The book's editors added that Cunningham was wounded twice before capturing the enemy's flag, and noted that Brevet Major-General George Custer was so impressed by what he saw as he watched Cunningham in action that "he at once placed him on his staff, and later recommended him for the Medal of Honor."
As a member of Custer's staff, Cunningham then witnessed the surrender by Robert E. Lee, commanding general of the Confederate States Army to Ulysses S. Grant, commanding general of the Union Army, at the Appomattox Court House on April 9, 1865.
Post-war life
Following his honorable discharge from the military, Cunningham returned to his home in Ohiopyle, Stewart Township, Fayette County, Pennsylvania, where he continued to reside with his wife until her death in 1915.Four years later, he developed tetanus after stepping on a rusty nail while making improvements to an aging structure in Stewart Township. He then developed blood poisoning and lockjaw as complications of his condition, and died in Stewart Township on May 11, 1919. Following funeral services on May 14, he was laid to rest beside his wife at the Sugar Grove Cemetery in Ohiopyle, Fayette County, Pennsylvania.
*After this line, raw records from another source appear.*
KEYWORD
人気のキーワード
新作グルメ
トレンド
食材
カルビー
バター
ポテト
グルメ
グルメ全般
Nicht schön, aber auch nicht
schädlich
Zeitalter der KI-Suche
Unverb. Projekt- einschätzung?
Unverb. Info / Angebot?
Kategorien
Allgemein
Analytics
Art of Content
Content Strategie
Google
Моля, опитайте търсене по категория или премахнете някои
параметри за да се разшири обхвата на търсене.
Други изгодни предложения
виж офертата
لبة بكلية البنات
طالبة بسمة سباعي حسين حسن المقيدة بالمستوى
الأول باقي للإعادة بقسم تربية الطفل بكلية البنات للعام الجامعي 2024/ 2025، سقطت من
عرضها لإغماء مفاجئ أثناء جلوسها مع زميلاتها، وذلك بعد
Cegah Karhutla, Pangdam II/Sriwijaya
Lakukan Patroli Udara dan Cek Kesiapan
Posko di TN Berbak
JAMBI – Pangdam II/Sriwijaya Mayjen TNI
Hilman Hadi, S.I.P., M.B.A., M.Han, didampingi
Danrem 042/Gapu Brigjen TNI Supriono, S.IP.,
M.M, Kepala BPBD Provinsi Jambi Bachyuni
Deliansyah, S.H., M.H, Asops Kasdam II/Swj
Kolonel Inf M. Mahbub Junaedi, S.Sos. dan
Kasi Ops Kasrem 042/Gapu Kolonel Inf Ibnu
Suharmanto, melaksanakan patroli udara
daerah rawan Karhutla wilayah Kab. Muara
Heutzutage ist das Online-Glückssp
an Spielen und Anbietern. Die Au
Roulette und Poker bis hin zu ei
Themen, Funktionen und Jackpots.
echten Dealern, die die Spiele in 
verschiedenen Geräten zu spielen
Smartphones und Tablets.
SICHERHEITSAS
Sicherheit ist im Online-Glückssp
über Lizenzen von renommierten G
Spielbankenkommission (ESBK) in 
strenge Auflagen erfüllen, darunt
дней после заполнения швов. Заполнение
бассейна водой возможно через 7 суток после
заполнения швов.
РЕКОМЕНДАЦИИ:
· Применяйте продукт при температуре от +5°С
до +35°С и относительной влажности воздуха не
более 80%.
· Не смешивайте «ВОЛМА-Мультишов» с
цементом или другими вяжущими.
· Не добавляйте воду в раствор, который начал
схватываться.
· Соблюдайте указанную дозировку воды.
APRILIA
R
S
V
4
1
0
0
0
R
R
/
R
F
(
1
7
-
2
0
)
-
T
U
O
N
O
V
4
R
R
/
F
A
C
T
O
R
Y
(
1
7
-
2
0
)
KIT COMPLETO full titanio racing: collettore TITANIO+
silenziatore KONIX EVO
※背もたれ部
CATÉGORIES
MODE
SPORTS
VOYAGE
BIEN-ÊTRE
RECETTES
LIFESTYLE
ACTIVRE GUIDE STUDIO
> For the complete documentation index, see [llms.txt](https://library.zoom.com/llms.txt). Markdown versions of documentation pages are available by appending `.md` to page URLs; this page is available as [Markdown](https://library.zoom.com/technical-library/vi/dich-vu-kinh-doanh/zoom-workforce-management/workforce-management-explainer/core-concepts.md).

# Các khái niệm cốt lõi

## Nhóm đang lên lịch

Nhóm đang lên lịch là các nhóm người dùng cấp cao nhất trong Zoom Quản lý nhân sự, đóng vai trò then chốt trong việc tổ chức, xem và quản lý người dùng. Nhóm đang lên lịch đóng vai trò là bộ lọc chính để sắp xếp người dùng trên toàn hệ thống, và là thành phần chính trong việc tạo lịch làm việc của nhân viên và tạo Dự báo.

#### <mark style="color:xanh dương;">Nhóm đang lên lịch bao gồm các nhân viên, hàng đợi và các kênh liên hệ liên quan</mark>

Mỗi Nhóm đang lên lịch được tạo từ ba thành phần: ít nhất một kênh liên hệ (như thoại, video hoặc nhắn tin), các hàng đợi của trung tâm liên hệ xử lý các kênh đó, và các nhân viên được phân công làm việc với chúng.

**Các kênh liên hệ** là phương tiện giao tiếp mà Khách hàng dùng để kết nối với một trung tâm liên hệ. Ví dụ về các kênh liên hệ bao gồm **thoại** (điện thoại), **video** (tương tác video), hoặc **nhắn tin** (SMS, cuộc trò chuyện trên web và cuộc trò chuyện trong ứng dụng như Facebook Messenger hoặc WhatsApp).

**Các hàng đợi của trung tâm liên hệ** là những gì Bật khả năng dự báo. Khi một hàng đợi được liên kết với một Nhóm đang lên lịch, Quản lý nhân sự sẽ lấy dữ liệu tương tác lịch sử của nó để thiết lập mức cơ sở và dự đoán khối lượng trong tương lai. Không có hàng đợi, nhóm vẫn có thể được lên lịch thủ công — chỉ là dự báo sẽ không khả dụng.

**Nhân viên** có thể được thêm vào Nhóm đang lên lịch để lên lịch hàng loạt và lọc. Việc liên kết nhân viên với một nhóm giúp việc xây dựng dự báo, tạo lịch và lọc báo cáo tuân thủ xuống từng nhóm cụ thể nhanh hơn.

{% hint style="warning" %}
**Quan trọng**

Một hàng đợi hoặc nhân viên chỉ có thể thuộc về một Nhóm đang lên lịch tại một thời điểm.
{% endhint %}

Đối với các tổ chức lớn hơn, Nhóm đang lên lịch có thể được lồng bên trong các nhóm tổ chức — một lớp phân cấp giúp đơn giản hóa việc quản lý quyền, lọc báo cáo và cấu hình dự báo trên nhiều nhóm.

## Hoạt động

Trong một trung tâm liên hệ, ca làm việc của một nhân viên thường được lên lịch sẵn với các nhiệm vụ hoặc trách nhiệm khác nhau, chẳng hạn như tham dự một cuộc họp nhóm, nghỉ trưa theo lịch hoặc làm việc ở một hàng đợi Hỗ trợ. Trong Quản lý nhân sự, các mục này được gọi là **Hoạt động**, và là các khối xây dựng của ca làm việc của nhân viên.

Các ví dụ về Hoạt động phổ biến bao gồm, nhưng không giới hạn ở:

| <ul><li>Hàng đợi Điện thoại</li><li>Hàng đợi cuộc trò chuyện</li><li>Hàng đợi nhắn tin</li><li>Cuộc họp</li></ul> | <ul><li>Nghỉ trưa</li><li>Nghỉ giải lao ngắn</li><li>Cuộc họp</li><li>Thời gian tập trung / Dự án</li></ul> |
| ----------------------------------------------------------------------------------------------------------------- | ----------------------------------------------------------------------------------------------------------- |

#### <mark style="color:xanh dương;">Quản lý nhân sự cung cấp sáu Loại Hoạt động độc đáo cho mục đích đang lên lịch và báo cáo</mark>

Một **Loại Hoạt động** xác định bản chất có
He was survived by his children, Mrs. Belle Boyd, Charles and James Cunningham, Mrs. Mary Cunningham, and Mrs. William Johnson, and their children. The day after his funeral, his local newspaper reported on his funeral as follows:
Rev. Francis M. Cunningham was buried with honors of war yesterday afternoon from the Baptist church at Ohiopyle, with the William F. Kurtz Post, No. 104, Grand Army of the Republic, and the Uniontown Grand Army Post in charge. The funeral was the largest held in Stewart township in years, friends of the deceased from all parts of the township and from more distant points attending. Rev. L. S. Colborn of Columbus, O., was in charge of the services, delivering a beautiful and impressive sermon. The floral tributes were numerous and beautiful. Six grandsons of the deceased served as pallbearers. Civil War veterans from here in attendance were W. P. Clark, J. E. Jones, L. W. Wolfe, Captain Edmund Dunn and C. H. Whiteley.